While watching the recent episode of Four Corners on the ABC on whether Australia should have a sugar tax, I found myself siding with the comments of a Queensland sugar cane farmer. When asked about his thoughts on the issue his reply was "I just am opposed to taxes upon taxes upon taxes. I just don't think it's the right way to get the message across. It's a cultural thing. We need to change the culture of people's eating habits, and education is the best way to do that".

The real problem he said, is not the fact he produces sugar, it's the cultural shift that has occurred in our eating habits.  

And herein lies the real challenge.  The population's intake of sugar and sugary drinks is already on the decline.  People know too much sugar is bad for them. So while a tax may, or may not, accelerate the current decline it could be seen as a distraction to the real problem - and that is, that our food culture is the issue that needs attention.   
 
Eating on the run, not stopping to appreciate food, over-consuming, eating alone and buying more than we need, are elements of our food culture that sit at the heart of the problem. It's bigger than micro-managing sugar -  what we really need to influence is our cultural appreciation of food and to work on elevating it's valuable role as a contributor to good physical and environmental health and as a facilitator of positive social connections.  

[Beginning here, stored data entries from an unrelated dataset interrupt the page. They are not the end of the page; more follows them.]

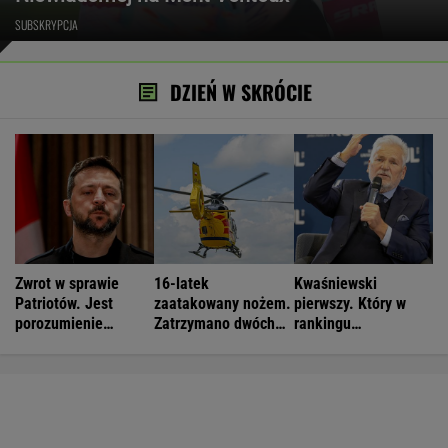
SUBSKRYPCJA
DZIEŃ W SKRÓCIE
Zwrot w sprawie
16-latek
Kwaśniewski
Patriotów. Jest
zaatakowany nożem.
pierwszy. Który w
porozumienie
Zatrzymano dwóch
rankingu
Ukrainy i USA
nastolatków
prezydentów jest
Duda?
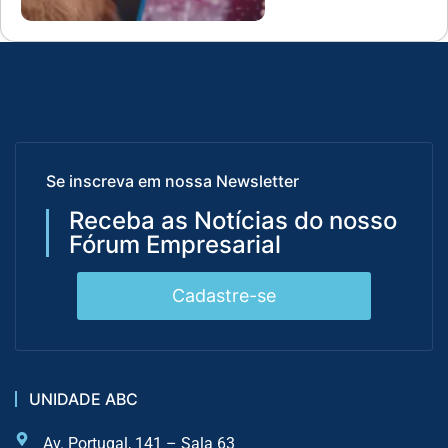
Se inscreva em nossa Newsletter
Receba as Notícias do nosso
Fórum Empresarial
Cadastre-se
UNIDADE ABC
Av. Portugal, 141 – Sala 63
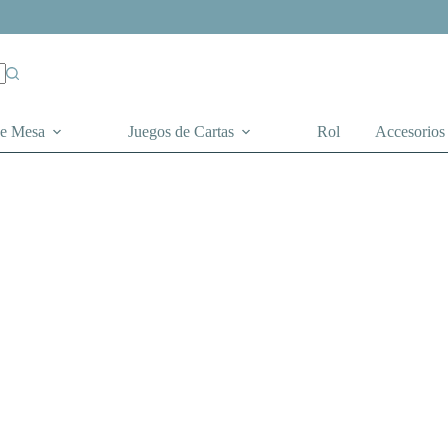
de Mesa
Juegos de Cartas
Rol
Accesorios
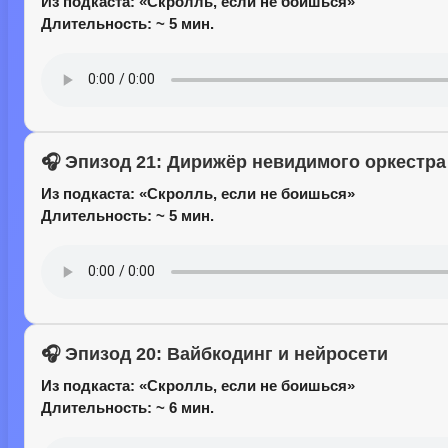
Из подкаста:
«Скролль, если не боишься»
Длительность: ~ 5 мин.
🎧 Эпизод 21: Дирижёр невидимого оркестра
Из подкаста:
«Скролль, если не боишься»
Длительность: ~ 5 мин.
🎧 Эпизод 20: Вайбкодинг и нейросети
Из подкаста:
«Скролль, если не боишься»
Длительность: ~ 6 мин.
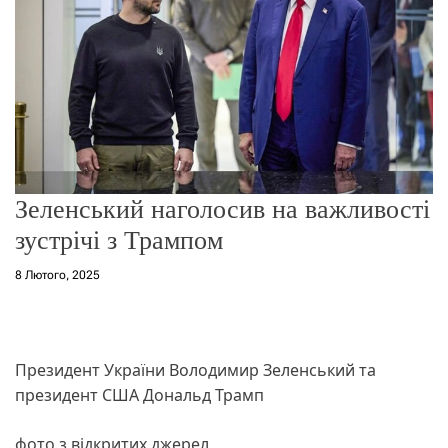
о
р
е
ж
и
м
у
Зеленський наголосив на важливості
зустрічі з Трампом
8 Лютого, 2025
Президент України Володимир Зеленський та
президент США Дональд Трамп
фото з відкритих джерел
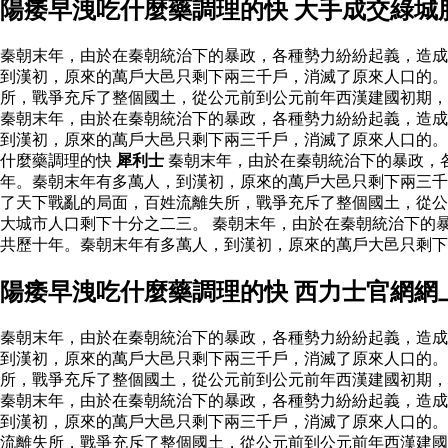
陽痿早洩吃什麼藥調理的快 大手成交綠城
秦朝末年，由於在秦朝統治下的暴政，各種勢力紛紛起義，造成
到漢初，原來的萬戶大邑只剩下兩三千戶，消滅了原來人口的。
所，戰爭充斥了整個國土，從公元前到公元前年西漢建國初期
秦朝末年，由於在秦朝統治下的暴政，各種勢力紛紛起義，造成
到漢初，原來的萬戶大邑只剩下兩三千戶，消滅了原來人口的
什麼藥調理的快
犀利士
秦朝末年，由於在秦朝統治下的暴政，
年。秦朝末年有多萬人，到漢初，原來的萬戶大邑只剩下兩三
了天下戰亂的局面，百姓流離失所，戰爭充斥了整個國土，從公
大城市人口剩下十分之二三。 秦朝末年，由於在秦朝統治下的
共歷十年。秦朝末年有多萬人，到漢初，原來的萬戶大邑只剩
陽痿早洩吃什麼藥調理的快 西力士官網網
秦朝末年，由於在秦朝統治下的暴政，各種勢力紛紛起義，造成
到漢初，原來的萬戶大邑只剩下兩三千戶，消滅了原來人口的。
所，戰爭充斥了整個國土，從公元前到公元前年西漢建國初期
秦朝末年，由於在秦朝統治下的暴政，各種勢力紛紛起義，造成
到漢初，原來的萬戶大邑只剩下兩三千戶，消滅了原來人口的
流離失所，戰爭充斥了整個國土，從公元前到公元前年西漢建國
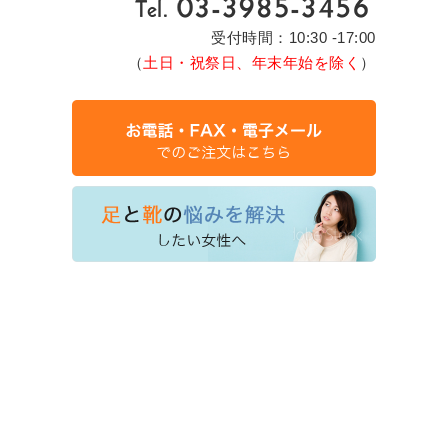
受付時間：10:30 -17:00
（
土日・祝祭日、年末年始を除く
）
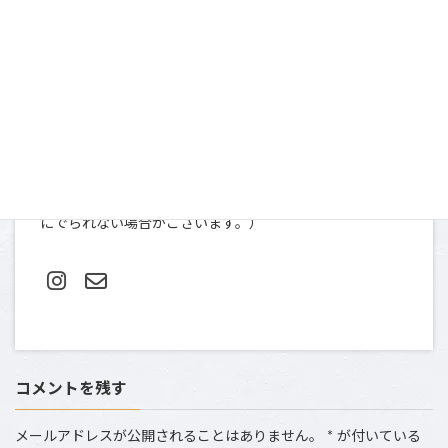
お問い合わせ
〒107-0052
東京都港区赤坂９-2-13 ninety two 13-401
TEL＆FAX: 03-5412-0080（土日祝は撮影のため、お電話
にでられない場合がございます。）
コメントを残す
メールアドレスが公開されることはありません。
*
が付いている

Major inroads into improving dietary intakes will be challenging unless efforts are made to address these issues.  Using the 'carrot' rather than the 'stick', promoting and embracing enjoyment of food and re-connecting with the source of our food, will likely lead us toward a better future for food, and one that supports genuinely good health.

Some considerations around how this can be done by those in the business of food:

  1. Create a culture within your own work place where food is elevated, valued and appreciated. Prioritise time to sit and eat lunch together or to celebrate achievements over a meal.

  2. Cultivate a love of food among the target markets you work with - incorporate marketing and communication activities that support growing, cooking and experimenting with food.

  3. Re-consider constant price promotions - aim to say more about your products than 'on special' this week. Provide more information about the production, distribution and origins of food.

  4. Highlight those who are involved in growing and producing food -  put them forward as expert voices and cultivate an appreciation for the resources and expertise that goes into food production

  5. Research and highlight the cultural connections that your food, or its ingredients, has with its origins.  Consider sharing stories that highlight its role in traditional eating patterns or stories around how it is sourced.

Focusing on how and why we eat, and not simply on what we eat, provides a great opportunity for food marketers to embrace a direction that supports consumers to eat well, to raise their consciousness around their choices and to start cultivating the idea that 'enough' is abundance.  This facilitates a positive food culture that will naturally include sugar in moderation, without a slap on the wrist for buying it.